Extrait de page.
■ ■ ■ ■ ■

Love and Bruises de Lou Ye (Cinéma)

Posté le 1 novembre 2011 par

Après Nuits d’ivresse printanière, Lou Ye nous revient avec Love And Bruises, l’histoire d’une passion amoureuse douloureuse. Le cinéaste chinois, de par sa réputation sulfureuse et ses problèmes avec la censure, jouit d’une grosse côte auprès des critiques. Son opus parisien sera-t-il à la hauteur ? Par Jérémy Coifman.

Lou Ye est un réalisateur aimant filmer les corps, leur sensualité, tout l’érotisme qu’il s’en dégage.  Avec Nuits d’ivresse printanière, il avait fait de son « Jules et Jim chinois », une réussite. Hélas avec Love And Bruises, Aka Chienne, le constat est disons le tout de suite, plus que mitigé.

Hua (Corinne Yam) est une étudiante chinoise de 28 ans exilée à Paris le temps de ses études. Le début du métrage la place dans une situation loin d’être rassurante.  Elle semble complètement déboussolée, errant dans les rues froides et ternes de Paris. Elle prend un café, semblant chercher quelque chose. Hua vient de rompre avec son petit-ami.  Brutalement, elle fait la rencontre de Mathieu (Tahar Rahim), ouvrier sur les marchés. Littéralement, leur premier contact est violent. Il heurte sans le vouloir Hua avec un échafaudage.  Les premiers effleurements sont maladroits. Mathieu semble tomber instantanément sous le charme de la jeune femme. S’en suit un maladroit dialogue. Cet échange symbolise leur relation. Hua subit les événements.  Elle ne semble pas vouloir discuter avec lui, pourtant elle continuera. Elle finira par diner avec le jeune homme. Les scènes sont touchantes, surtout grâce à un Tahar Rahim parfait.

Pendant tout le film, Hua endurera le comportement violent de Mathieu. Pourtant, cela ne s’explique pas, elle tombera peu à peu amoureuse. Lou Ye ne cherche en aucun cas à expliquer pourquoi. La passion, l’amour, ça ne s’explique pas… Cependant, nous, spectateurs, sommes dans une situation des plus inconfortables. Dans l’impossibilité de comprendre ce qui unit les personnages, l’empathie n’est pas une option.  Même si on comprend l’idée, c’est ici très maladroit. La relation manque de cohérence, de substance et finit de ce fait par être complètement inintéressante.  On se demande ce que peut bien unir ces deux personnages, si différents.

■ ■ ■ ■ ■

Enregistrements.
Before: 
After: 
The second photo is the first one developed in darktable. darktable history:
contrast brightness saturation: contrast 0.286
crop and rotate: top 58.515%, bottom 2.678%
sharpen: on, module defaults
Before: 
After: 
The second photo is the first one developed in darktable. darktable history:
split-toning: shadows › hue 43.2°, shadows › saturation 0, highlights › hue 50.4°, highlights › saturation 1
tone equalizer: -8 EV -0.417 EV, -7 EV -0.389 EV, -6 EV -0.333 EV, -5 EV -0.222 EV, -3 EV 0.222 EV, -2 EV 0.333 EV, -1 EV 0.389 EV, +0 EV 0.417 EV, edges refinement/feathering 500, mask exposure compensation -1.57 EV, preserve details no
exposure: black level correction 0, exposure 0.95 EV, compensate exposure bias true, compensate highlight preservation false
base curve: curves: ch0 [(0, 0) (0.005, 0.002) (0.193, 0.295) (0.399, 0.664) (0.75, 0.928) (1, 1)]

■ ■ ■ ■ ■

Consigne A. Recopiez mot pour mot le passage de la critique de Love and Bruises qui va de « Après Nuits d’ivresse » à « plus que mitigé. », ces deux bouts compris.
Consigne B. Citez à l'identique toutes les lignes des enregistrements, du début à la fin.

Réponse A.
Après Nuits d’ivresse printanière, Lou Ye nous revient avec Love And Bruises, l’histoire d’une passion amoureuse douloureuse. Le cinéaste chinois, de par sa réputation sulfureuse et ses problèmes avec la censure, jouit d’une grosse côte auprès des critiques. Son opus parisien sera-t-il à la hauteur ? Par Jérémy Coifman.

Lou Ye est un réalisateur aimant filmer les corps, leur sensualité, tout l’érotisme qu’il s’en dégage.  Avec Nuits d’ivresse printanière, il avait fait de son « Jules et Jim chinois », une réussite. Hélas avec Love And Bruises, Aka Chienne, le constat est disons le tout de suite, plus que mitigé.

Réponse B.
Before: 
After: 
The second photo is the first one developed in darktable. darktable history:
contrast brightness saturation: contrast 0.286
crop and rotate: top 58.515%, bottom 2.678%
sharpen: on, module defaults
Before: 
After: 
The second photo is the first one developed in darktable. darktable history:
split-toning: shadows › hue 43.2°, shadows › saturation 0, highlights › hue 50.4°, highlights › saturation 1
tone equalizer: -8 EV -0.417 EV, -7 EV -0.389 EV, -6 EV -0.333 EV, -5 EV -0.222 EV, -3 EV 0.222 EV, -2 EV 0.333 EV, -1 EV 0.389 EV, +0 EV 0.417 EV, edges refinement/feathering 500, mask exposure compensation -1.57 EV, preserve details no
exposure: black level correction 0, exposure 0.95 EV, compensate exposure bias true, compensate highlight preservation false
base curve: curves: ch0 [(0, 0) (0.005, 0.002) (0.193, 0.295) (0.399, 0.664) (0.75, 0.928) (1, 1)]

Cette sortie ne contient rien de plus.